Proud But Not Prideful

It took me many years of marriage to a prideful man to realize that he had no pride but plenty of insecurity.  I recall being entranced by my former husband’s dialogue with others when we would go to the open mic nights around town.  He projected himself as a thinker and often shared his thoughts about the situations that surrounded us.  As an undergrad student most of my favorite teachers had a charismatic way that bordered arrogance–but I enjoyed listening and responding to these prideful people.  Young, eager and ready to explore the world, these people knew stuff and had been places and were excited to share–so I thought.

Several years later while in grad school I took a philosophy class called Evil.  This class amazed me as I sat in a room full of people who knew stuff and were excited to share their thoughts and experiences.  But something was missing.  The only place I could find pride-fullness was in The Book of Job.  The professor that spoke eight languages and had 40 years of research and lecture experience was not prideful.  The exchange student from China that questioned our society’s connection to a God that took everything from Job was not prideful.  The group of young girls that registered together as audits for this grad level class did not carry pride-fullness as they embraced their youthfulness in room of elders.  These people were missing the insecurity that blends with excitement and pride which creates pride-fullness.

When I started my list, this is the first guideline I required of my future mate.  I no longer would live with arrogance in my home, around my family, and in my social environments–these would be memories.  I will never be in a relationship again that makes me feel stupid for being myself.  I will never be talked to like I could not think.  I will never listen to someone I love speak down to someone else I love.  I will never again love someone whose insecurity makes them believe they know more than others.

“It was pride that changed angels into devils; it is humility that makes men as angels.”

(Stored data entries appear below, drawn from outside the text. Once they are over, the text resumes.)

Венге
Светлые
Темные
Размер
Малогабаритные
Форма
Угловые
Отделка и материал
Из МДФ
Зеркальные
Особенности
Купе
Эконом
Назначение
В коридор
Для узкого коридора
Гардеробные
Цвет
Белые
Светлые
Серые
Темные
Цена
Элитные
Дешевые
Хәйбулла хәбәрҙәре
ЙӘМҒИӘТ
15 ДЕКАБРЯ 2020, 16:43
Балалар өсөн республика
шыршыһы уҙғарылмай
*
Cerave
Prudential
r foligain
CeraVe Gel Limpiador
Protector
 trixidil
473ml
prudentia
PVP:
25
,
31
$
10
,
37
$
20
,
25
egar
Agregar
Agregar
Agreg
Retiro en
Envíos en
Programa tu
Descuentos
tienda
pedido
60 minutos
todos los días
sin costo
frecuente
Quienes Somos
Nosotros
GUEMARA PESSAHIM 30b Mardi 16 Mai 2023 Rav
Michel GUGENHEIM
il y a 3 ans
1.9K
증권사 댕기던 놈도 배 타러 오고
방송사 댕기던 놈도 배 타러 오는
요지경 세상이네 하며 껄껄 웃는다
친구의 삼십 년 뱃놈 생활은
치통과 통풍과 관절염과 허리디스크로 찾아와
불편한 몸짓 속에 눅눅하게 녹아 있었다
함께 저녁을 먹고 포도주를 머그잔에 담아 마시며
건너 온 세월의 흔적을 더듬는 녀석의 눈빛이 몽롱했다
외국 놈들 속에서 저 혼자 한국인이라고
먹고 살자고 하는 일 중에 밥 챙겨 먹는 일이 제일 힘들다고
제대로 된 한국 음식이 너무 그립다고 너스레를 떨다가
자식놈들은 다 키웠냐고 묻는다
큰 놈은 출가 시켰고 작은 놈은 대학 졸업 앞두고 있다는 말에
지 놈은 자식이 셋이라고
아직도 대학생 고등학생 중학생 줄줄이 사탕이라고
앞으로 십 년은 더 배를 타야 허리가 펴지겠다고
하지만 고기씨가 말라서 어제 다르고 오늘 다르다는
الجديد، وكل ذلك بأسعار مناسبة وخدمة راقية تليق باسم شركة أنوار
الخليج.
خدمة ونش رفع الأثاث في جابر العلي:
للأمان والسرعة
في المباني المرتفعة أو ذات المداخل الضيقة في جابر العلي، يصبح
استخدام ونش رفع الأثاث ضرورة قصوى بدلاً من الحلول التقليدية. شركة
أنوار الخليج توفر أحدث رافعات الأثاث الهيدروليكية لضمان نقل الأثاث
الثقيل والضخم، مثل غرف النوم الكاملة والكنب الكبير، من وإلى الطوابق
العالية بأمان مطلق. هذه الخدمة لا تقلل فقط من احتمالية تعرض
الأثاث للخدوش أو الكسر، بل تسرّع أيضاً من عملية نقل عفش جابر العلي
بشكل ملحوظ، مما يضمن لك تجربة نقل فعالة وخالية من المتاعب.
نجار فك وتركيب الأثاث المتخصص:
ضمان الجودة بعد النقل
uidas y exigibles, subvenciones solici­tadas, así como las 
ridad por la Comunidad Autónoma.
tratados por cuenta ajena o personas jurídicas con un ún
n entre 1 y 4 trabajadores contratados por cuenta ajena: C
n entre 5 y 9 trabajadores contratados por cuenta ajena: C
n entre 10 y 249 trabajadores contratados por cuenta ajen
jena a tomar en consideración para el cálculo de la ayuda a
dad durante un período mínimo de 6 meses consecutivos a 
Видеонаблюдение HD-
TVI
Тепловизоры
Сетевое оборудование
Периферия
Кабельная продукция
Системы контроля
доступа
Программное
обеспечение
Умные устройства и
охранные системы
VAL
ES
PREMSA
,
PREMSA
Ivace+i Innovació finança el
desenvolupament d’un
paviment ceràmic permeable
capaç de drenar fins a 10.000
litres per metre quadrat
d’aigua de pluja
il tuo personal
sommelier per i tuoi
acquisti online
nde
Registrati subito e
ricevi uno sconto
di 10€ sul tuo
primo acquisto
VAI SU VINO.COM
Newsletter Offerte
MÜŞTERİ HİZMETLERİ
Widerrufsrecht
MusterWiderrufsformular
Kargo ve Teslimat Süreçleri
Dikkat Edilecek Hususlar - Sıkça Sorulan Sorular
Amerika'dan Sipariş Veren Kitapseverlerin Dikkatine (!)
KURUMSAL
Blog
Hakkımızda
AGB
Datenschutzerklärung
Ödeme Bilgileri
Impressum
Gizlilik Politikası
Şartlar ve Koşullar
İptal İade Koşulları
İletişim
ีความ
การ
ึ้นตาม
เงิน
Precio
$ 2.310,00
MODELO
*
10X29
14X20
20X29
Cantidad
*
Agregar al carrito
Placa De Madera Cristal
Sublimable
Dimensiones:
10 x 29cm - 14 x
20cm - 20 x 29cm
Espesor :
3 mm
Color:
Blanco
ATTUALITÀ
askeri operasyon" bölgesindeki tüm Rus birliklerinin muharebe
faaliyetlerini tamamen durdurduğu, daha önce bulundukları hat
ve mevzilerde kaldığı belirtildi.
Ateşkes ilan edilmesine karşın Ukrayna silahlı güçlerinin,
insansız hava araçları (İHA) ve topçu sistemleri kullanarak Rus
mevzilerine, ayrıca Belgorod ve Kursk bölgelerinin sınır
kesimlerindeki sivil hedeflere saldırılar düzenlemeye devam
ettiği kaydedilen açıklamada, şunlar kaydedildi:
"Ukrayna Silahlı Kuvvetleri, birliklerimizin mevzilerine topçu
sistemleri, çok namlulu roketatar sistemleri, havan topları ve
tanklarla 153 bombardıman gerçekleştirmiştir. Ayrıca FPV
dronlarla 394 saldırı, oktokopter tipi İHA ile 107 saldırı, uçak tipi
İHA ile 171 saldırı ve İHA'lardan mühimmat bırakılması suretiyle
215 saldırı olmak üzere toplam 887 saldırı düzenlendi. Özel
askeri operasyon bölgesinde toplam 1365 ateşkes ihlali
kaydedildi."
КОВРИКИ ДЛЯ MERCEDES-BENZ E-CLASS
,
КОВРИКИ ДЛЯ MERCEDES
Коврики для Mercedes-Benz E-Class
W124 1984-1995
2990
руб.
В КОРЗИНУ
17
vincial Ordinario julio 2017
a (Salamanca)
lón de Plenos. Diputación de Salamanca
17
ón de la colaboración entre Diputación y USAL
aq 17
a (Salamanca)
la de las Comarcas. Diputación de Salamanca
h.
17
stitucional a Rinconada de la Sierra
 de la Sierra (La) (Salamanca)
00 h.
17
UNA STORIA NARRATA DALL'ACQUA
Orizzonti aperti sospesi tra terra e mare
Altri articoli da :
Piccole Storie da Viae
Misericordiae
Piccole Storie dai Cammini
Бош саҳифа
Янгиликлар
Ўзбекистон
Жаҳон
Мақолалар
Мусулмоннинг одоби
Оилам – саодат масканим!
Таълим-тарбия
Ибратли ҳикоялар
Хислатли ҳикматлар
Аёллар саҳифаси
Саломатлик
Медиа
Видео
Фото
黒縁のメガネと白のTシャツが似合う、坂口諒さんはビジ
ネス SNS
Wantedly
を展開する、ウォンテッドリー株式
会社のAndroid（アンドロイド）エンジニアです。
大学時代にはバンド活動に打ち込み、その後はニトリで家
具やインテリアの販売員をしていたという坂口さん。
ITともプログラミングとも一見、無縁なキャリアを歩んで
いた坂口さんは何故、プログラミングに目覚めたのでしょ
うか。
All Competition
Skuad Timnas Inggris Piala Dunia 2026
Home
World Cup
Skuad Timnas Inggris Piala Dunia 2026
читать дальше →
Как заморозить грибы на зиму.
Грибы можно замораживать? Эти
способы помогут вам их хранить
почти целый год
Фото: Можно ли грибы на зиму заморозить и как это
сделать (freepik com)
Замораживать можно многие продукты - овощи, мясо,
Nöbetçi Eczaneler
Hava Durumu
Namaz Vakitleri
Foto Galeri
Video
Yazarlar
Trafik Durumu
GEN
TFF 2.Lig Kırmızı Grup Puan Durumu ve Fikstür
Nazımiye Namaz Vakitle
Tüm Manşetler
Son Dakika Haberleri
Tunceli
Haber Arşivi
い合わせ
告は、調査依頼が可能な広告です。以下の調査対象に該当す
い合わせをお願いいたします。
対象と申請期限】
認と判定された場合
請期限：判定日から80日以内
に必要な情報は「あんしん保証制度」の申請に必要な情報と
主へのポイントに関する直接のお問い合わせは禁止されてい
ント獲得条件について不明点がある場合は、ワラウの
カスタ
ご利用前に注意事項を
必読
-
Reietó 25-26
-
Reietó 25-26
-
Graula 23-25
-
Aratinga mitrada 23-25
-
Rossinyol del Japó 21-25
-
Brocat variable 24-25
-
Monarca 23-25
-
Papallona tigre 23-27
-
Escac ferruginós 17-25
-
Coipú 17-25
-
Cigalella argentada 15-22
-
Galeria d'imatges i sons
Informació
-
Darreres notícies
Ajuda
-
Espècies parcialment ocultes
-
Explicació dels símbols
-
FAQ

                                                                                       –Saint Augustine

A couple of years later I was having lunch with the other women in the office when I mentioned that I had a little crush on Jeff.  Mostly, I wanted to see if they had an interest in him or knew if he had a girlfriend.  I played it down of course.  One woman said “Jeff, who? That guy in the puffy suit?”  Another woman’s response was somewhat neutral, but it was the response from the last lady that perked my ears.  It turns out she and her husband had known Jeff for years and knew plenty about him.  While she gave very little gossip I read through the lines that I could securely check off my list item number one.   I did not need to hear it from her to know that “Jeff will never make anyone feel bad about themselves–he is really that secure and intelligent.”

So yes, I married him and he is proud but not prideful to have us as his family.